We were not much more than halfway through the year when the horrors of 2020—so extreme, so numerous–became a kind of prompt for generating poetry. Across platforms, people would recite the litany of wildfires and floods, and police violence against People of Color, and one failure after the next to hold police accountable; they’d note the COVID pandemic, and the national embarrassment of a response, and the murder hornets, and the deliberate undermining of the US postal System, and deliberate suppression of the right to vote, and more. Social media poets would stretch their vocabularies to apply descriptions, like “dumpster fire” and “dystopian hellscape,” and they’d talk about what unanticipated wreckage you might have had on your Bingo Card.

It’s been a rough year. Now the election is behind us, and so are some of these other events, but the political division in our country has not gone away. The threat of natural disasters—exacerbated by climate change—has not abated, and the economic devastation brought about by the COVID crisis is far from over. The virus itself is far from over. We’ve got work to do, and stuff to get through.

The arts exist in this context. We’re still isolated from each other physically, and divided ideologically, and the fact is that culture thrives in a crowd. It is what we share, what we have in common. It exists as a collection of ideas, creativity, and values held among a group of people. So, the arts are hit especially hard by this pandemic, which has isolated us in our homes.

We can look at this from a survival perspective, and we have no choice but to do that. Consider that the performing arts industry was immediately shut down in March, and remains so, and it is all but certain that some beloved organizations will not survive the loss of ticket revenue.
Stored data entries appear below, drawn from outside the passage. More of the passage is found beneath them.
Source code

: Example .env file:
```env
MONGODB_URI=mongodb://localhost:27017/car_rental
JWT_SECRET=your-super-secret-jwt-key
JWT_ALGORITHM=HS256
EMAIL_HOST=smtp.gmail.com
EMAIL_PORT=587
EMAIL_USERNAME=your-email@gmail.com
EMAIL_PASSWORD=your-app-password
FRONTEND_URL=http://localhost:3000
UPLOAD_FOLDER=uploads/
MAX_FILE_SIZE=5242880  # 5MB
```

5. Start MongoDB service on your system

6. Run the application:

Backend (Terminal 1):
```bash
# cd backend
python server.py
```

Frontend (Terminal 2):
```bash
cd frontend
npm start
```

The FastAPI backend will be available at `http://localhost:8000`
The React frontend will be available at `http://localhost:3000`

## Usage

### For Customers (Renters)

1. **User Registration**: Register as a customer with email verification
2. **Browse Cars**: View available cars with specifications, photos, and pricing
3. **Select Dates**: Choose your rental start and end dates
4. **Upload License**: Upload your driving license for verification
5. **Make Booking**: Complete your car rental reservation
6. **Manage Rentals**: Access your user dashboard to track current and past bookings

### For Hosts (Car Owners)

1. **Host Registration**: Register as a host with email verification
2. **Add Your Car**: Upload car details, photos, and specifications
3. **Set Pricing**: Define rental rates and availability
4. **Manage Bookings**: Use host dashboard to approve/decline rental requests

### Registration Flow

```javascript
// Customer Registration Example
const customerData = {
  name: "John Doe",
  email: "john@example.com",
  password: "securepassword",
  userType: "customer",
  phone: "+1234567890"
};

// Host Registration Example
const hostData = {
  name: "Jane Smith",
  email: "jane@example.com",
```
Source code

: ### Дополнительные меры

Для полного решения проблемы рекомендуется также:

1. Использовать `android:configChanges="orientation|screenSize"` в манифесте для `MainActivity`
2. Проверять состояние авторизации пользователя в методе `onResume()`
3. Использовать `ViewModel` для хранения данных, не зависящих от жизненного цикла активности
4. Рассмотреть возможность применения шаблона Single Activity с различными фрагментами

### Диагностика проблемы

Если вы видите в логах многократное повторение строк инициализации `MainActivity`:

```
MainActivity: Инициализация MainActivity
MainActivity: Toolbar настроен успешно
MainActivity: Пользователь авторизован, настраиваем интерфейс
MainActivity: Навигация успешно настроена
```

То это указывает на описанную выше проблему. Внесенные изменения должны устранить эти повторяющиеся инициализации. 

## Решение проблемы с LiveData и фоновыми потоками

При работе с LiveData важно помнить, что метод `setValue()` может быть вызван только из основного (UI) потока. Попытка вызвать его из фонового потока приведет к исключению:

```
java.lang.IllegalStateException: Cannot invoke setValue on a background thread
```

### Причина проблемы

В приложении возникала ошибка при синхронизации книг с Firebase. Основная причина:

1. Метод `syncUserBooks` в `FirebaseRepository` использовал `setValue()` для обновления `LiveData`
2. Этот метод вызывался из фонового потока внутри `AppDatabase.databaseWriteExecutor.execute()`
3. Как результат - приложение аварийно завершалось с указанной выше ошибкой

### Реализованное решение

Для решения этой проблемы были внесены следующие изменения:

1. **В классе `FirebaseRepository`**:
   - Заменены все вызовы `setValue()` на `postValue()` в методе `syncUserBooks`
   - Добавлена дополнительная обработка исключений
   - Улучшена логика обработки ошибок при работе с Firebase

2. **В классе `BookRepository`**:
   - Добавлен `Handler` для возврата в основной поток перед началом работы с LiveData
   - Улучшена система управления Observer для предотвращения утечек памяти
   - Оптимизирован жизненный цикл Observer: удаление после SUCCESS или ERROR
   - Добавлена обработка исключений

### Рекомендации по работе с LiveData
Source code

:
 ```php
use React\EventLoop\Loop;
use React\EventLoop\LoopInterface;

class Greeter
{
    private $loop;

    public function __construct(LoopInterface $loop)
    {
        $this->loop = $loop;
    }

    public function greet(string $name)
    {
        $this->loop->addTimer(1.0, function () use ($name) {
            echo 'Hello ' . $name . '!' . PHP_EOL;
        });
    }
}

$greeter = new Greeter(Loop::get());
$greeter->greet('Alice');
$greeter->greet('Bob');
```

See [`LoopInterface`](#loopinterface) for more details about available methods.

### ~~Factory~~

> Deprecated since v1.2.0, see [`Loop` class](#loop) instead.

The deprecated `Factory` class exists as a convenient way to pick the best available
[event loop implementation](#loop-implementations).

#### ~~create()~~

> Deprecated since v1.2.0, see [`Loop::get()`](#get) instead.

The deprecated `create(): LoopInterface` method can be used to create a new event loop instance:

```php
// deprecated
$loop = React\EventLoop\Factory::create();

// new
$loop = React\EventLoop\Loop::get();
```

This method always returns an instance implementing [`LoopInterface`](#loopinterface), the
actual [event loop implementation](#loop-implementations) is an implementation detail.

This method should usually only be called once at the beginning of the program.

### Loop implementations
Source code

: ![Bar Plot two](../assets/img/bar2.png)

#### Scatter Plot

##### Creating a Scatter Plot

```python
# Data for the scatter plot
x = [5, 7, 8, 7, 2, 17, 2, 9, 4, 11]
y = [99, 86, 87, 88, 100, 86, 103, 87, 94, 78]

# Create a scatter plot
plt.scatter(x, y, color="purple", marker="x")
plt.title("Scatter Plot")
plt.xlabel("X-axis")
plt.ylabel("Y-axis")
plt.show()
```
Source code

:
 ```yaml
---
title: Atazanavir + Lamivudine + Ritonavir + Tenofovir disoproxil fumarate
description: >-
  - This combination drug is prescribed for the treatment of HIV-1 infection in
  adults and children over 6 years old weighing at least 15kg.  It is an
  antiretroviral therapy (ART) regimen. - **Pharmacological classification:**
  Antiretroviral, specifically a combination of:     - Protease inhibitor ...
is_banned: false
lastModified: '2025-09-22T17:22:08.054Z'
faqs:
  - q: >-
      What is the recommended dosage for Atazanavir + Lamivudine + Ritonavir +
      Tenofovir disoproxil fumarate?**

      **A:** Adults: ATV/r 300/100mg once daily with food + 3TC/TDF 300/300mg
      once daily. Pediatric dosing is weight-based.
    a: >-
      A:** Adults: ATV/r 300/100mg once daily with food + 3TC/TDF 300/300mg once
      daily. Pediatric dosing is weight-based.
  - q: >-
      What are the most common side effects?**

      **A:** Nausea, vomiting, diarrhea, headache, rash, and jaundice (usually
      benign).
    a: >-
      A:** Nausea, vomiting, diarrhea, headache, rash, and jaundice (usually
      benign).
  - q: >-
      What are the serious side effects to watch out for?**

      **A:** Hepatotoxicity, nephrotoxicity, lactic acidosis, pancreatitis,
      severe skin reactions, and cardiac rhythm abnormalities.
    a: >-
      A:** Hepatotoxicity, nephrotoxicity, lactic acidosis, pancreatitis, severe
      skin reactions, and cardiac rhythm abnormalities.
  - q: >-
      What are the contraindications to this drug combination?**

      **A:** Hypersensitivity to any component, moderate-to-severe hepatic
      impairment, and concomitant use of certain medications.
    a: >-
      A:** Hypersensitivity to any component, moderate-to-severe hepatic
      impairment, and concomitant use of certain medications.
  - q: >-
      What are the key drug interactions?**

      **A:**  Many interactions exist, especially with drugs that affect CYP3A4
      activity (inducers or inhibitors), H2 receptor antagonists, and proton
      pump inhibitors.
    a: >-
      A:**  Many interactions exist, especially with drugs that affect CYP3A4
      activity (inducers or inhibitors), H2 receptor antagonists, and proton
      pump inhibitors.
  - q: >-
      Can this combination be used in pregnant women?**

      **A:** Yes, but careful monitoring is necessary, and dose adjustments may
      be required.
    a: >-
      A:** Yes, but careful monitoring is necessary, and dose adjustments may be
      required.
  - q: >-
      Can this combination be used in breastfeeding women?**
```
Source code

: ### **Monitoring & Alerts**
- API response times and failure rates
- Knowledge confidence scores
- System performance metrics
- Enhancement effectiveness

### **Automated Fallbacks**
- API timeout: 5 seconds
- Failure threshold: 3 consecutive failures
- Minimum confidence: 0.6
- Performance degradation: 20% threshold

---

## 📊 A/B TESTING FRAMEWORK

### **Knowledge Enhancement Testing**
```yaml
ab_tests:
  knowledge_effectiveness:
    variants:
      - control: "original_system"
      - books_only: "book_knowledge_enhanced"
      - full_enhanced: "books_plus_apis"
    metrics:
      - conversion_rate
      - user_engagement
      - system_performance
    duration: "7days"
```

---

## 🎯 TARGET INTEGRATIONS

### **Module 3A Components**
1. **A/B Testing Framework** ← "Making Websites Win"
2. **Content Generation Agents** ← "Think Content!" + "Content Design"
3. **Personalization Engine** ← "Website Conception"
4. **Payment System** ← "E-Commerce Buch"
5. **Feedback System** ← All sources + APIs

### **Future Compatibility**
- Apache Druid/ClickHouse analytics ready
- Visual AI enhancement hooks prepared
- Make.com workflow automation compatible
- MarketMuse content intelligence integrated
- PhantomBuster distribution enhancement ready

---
You could say the visual art sector has had it easy, by comparison. Unlike concert venues and live theatre, commercial galleries were allowed to open in May, and most of them did, at some level. Museums and non-profit studios were allowed to re-open in June. You could go see art, face-to-face, not on a screen. First, they allowed visitors to see shows that had languished on the walls, unseen during the lockdown. Then galleries like Photocentric, Deep Roots Experience, Abattoir, HEDGE, Prama, and Gallery Plus began mounting new shows, even with opening night celebrations—though marked by strict precautions to reduce spread of the virus. Benefit events became live-cast, carry-out affairs. Crowds have been decimated and sales reduced, but they go on. This is survival mode, and artists have been good at it. And yet we’ve got to go beyond.

Especially when history strains our systems, art is more than an industry to sustain: it is a way to inspire, to motivate, to make needed change.  If culture is a shared set of ideas and values, then art is not only a tool, but the substance of the change. That’s what we need, and why we work so hard to keep getting this magazine into your hands.  As you’ll read in Brittany Hudak’s cover story, Public art plays a huge role making new expression accessible in the COVID era. As you’ll also read, the Cleveland Foundation’s Creative Fusion program has evolved to put a substantial amount of public art in Cleveland neighborhood around Clark-Fulton, working with Metro West, Julia de Burgos Cultural Arts Center, and others. You’ll read Amanda King’s interview with Bakari Kitwana about hip-hop and activism. You’ll read personal reflections from Cleveland collectors, former students, friends, and family about a pioneering dealer of African American art, the late artist and gallerist Malcolm Brown. Henry Adams talks with Dennis Barrie about facing obscenity charges over Robert Mapplethorpe’s exhibit, The Perfect Moment—thirty years after the exhibit touched off a battle over the future of the NEA, and the Cincinnati Contemporary Arts Center became the first museum in the US ever to be sued for the art it was exhibiting. Culture wars are nothing new.

We have no idea what 2021 will bring, but we do know this: In January, CAN Journal begins its tenth year.  We’re honored and thrilled to be part of this continuing dialog. And as always, we look forward to seeing you.